Retype, exactly as they appear below, the lines between the line holding "right hip: (415, 426)" and the line holding "nose: (571, 403)", both ends included.

##############################

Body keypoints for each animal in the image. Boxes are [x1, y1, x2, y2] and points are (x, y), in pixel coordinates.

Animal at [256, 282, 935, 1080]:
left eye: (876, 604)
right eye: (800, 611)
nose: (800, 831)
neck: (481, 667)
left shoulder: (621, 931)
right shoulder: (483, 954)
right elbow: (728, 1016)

##############################

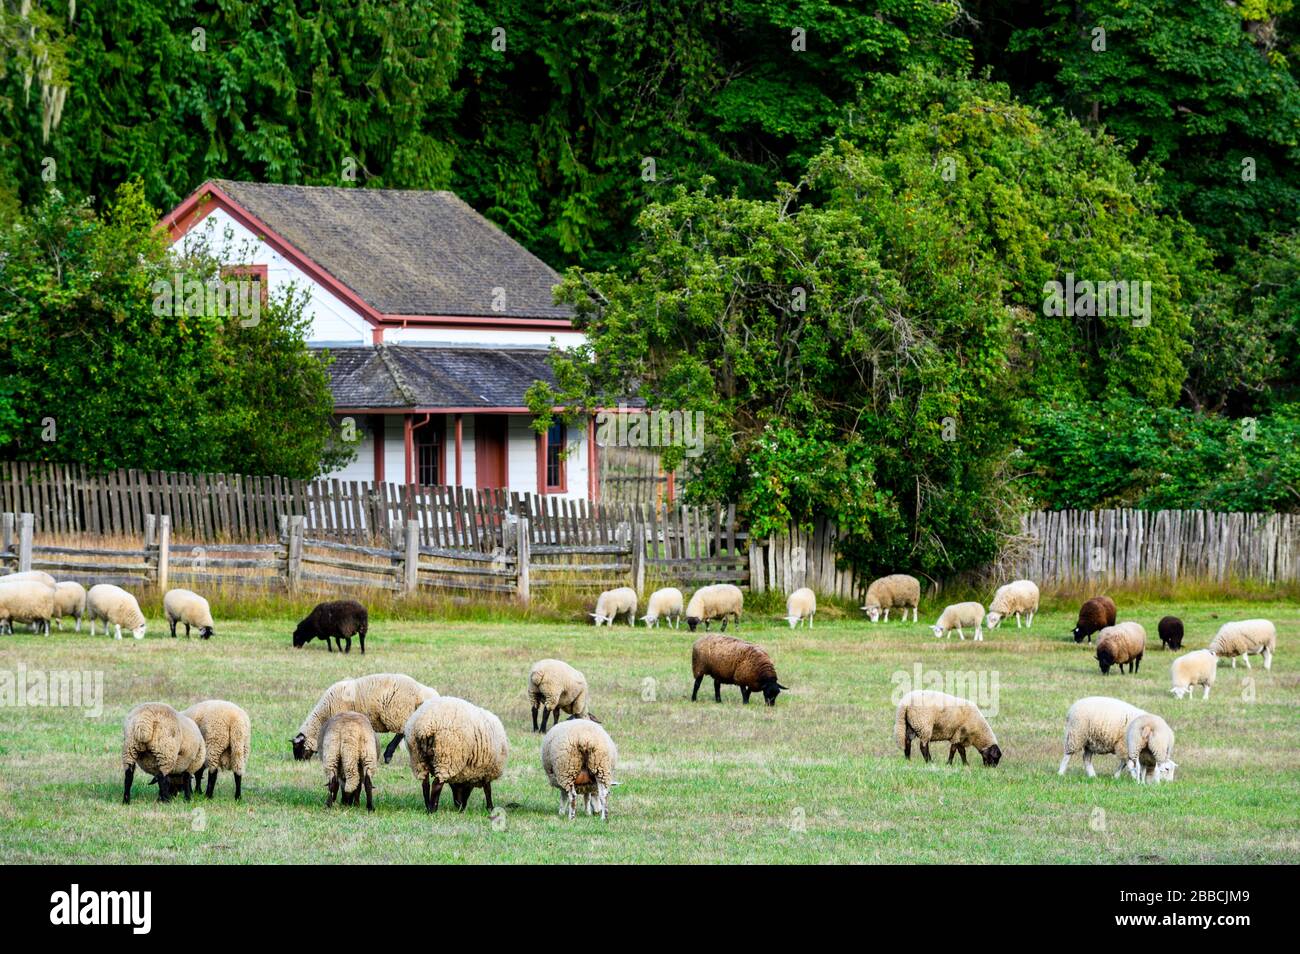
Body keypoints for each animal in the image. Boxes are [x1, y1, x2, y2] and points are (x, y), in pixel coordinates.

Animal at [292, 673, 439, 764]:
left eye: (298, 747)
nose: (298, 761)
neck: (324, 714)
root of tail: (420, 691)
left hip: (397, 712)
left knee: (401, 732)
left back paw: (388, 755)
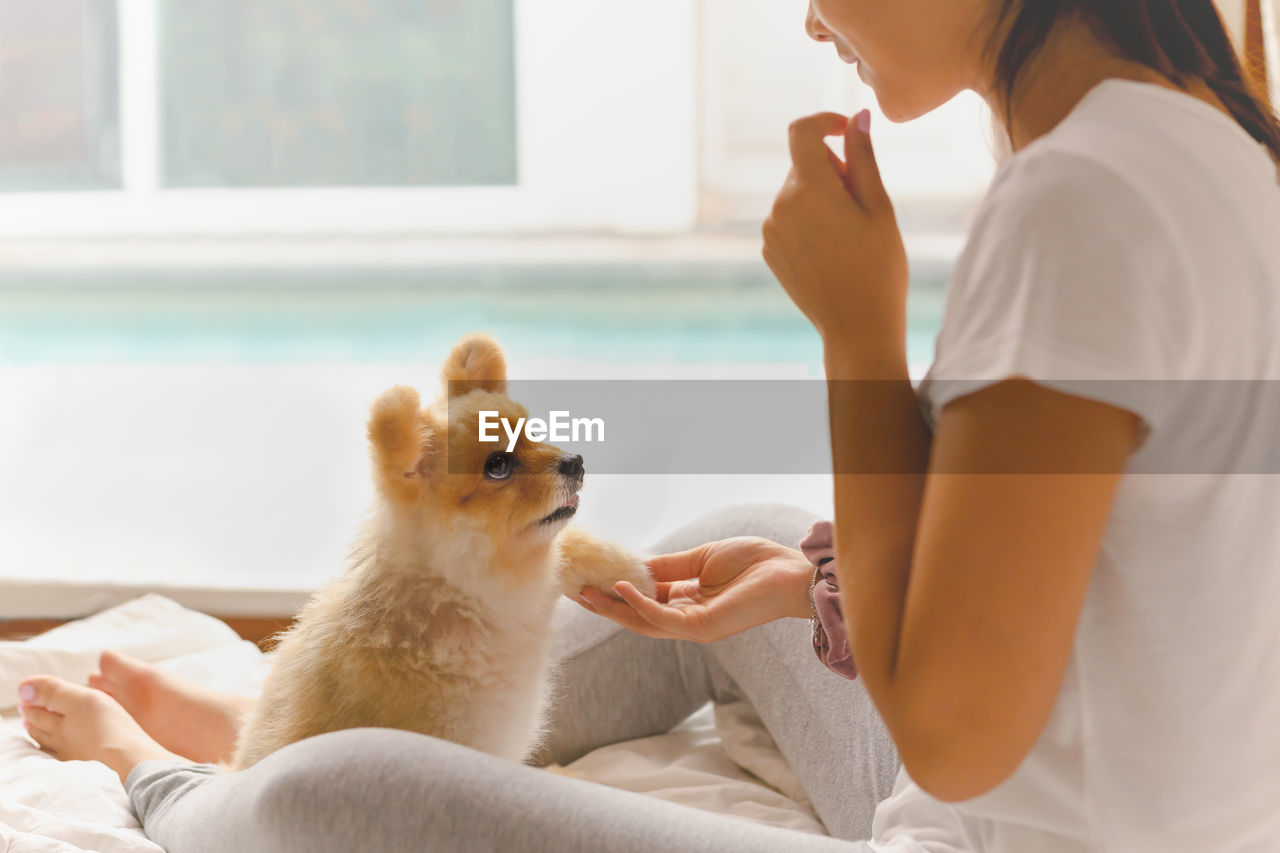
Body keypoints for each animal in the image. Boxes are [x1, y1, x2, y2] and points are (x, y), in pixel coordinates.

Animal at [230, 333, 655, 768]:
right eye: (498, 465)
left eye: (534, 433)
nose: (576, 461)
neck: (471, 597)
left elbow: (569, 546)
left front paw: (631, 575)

##############################

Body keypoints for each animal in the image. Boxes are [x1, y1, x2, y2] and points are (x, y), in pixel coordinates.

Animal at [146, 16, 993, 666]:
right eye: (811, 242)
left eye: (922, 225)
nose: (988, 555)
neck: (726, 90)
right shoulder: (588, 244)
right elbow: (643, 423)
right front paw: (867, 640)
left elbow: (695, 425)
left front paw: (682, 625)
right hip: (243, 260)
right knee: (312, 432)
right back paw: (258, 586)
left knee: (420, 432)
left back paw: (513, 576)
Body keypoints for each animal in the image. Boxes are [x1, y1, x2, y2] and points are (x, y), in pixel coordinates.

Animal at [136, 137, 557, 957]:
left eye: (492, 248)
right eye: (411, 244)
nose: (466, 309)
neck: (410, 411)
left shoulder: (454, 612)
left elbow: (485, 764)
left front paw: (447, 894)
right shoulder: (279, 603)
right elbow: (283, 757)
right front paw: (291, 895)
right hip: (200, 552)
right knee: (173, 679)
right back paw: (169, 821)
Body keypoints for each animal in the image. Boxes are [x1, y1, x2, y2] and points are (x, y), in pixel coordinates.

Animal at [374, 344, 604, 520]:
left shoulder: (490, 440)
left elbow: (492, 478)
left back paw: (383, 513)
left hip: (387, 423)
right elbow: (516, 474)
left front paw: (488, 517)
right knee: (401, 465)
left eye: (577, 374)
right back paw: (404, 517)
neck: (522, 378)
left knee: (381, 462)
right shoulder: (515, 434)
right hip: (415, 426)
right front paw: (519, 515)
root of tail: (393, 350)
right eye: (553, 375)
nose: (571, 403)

##############################

● Written answer
right hip: (415, 426)
right front paw: (519, 515)
root of tail: (393, 350)
right eye: (553, 375)
nose: (571, 403)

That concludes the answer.